There were some spectacular performances seen during trading on the London Metal Exchange last week with copper reaching an all-time high of $3,300 per tonne on Tuesday, aluminium a ten-year high on Friday and on the same day, zinc at a level not seen for eight years.
The trading was dominated by fund and speculative activity with the everweakening US dollar providing an extra incentive for purchasers using other currencies. Clearly the investment community, like commodities at present, but they cannot continue to climb in a straight line forever, a general shake-out must come eventually before a more stable market can emerge based upon genuine demand for ever-declining stocks.
Levels of both copper and tin stocks rose slightly last week, perhaps due to the size of the backwardations in both metals, but those of the rest all declined with aluminium and zinc both showing strong drawdowns.
Having recorded its high on Tuesday, this metal retreated to a $3,270 close that day and thereafter failed to hold ground above $3,280, despite attempts over the next two days. An early bear raid on Friday knocked the forward price down to a low for the week of $3,175, but then the market recovered quickly to $3,260 by lunchtime. Trading thereafter was nervous leading to a $3,240 kerb close which actually represented a $2 loss over the week.

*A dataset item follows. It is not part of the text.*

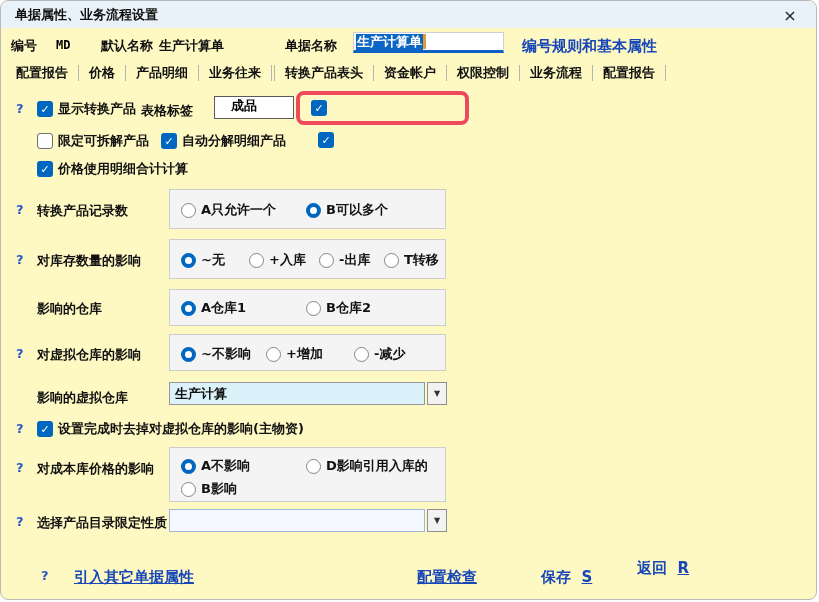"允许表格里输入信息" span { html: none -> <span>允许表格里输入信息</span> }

Exchange stocks rose by 475 tonnes and the backwardation narrowed slightly to $117 by the close. While a production/ consumption deficit is seen for the first half of the year, a balanced situation is forecast for the remainder.
Here the buying by funds and speculators was joined by that of merchants, the result being a steady climb over the five days from last Monday's low of $1,943 to Friday's high of $2,016. The higher levels at last attracted sellers, who forced the price down to a close at $1,911 per tonne, for an overall gain of $28 for the week.
The market's strength was underpinned by the relentless decline of stock levels, last week by 20,825 tonnes, together with the appearance of upcoming tightness with large short positions remaining in the market.
Zinc put in an impressive performance as it climbed steadily from last Monday's $1,390 low to a high on Friday of $1,446 before closing the week up by $47 at $1,438.
Exchange stocks fell by 7,825 tonnes but as the total remains relatively high in consumption rate terms, the cash-to-three-months spread remained in a steady $16 contango.
At last breaking through resistance at $960/$965 last Monday, lead quickly moved up to a week's high of $990 on Tuesday, but then closed the day back at $976.
Ranges were then fairly steady between $960 and $980 through to Friday where, following a temporary dip to $952, the market closed the week $12 up at $977.
A good, strong performance but one that finally led to a $50 loss over the period when the market closed at $16,075 on Friday. Tuesday produced the best movement when the forward price rose from 15,825 to a high of $16,350 but this level could not be sustained and prices then traded daily either side of $16,000.
Finally closing $105 up at $8,580, tin enjoyed a steady, if unspectacular week with good trade buying finding sellers reluctant to supply the market in the face of higher prices to come.